• Records for this exercise:
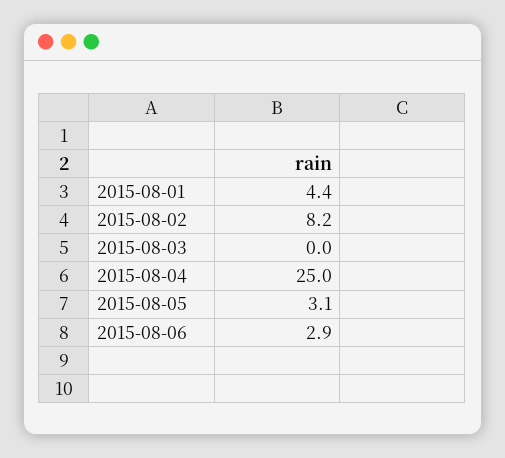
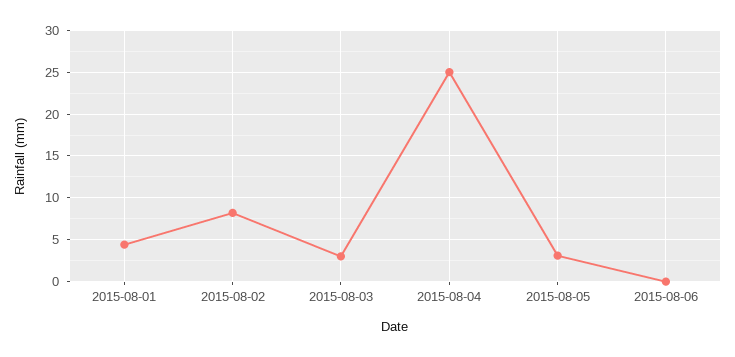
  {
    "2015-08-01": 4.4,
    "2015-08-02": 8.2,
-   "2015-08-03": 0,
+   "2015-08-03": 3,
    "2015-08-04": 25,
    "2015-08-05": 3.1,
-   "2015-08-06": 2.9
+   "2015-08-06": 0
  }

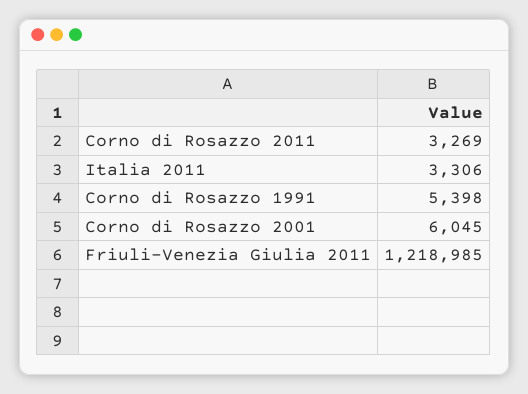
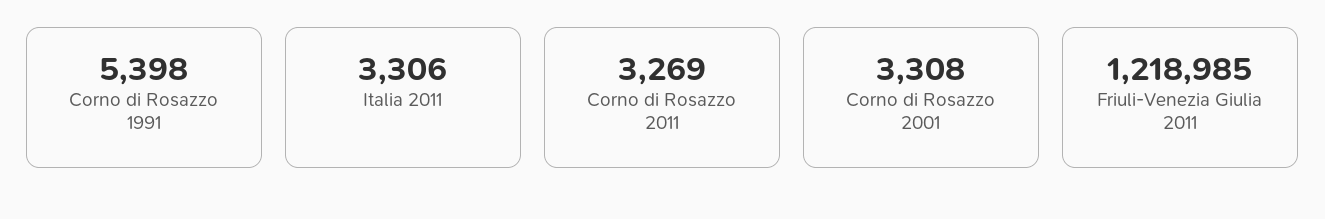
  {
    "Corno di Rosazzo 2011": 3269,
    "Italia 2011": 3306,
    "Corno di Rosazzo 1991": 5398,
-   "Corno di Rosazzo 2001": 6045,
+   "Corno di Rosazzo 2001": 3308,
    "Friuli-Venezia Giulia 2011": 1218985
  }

• Directive:
Your answer must be the full listing, word for word, minus any images.

• Completed task:
  {
    "2015-08-01": 4.4,
    "2015-08-02": 8.2,
-   "2015-08-03": 0,
+   "2015-08-03": 3,
    "2015-08-04": 25,
    "2015-08-05": 3.1,
-   "2015-08-06": 2.9
+   "2015-08-06": 0
  }

  {
    "Corno di Rosazzo 2011": 3269,
    "Italia 2011": 3306,
    "Corno di Rosazzo 1991": 5398,
-   "Corno di Rosazzo 2001": 6045,
+   "Corno di Rosazzo 2001": 3308,
    "Friuli-Venezia Giulia 2011": 1218985
  }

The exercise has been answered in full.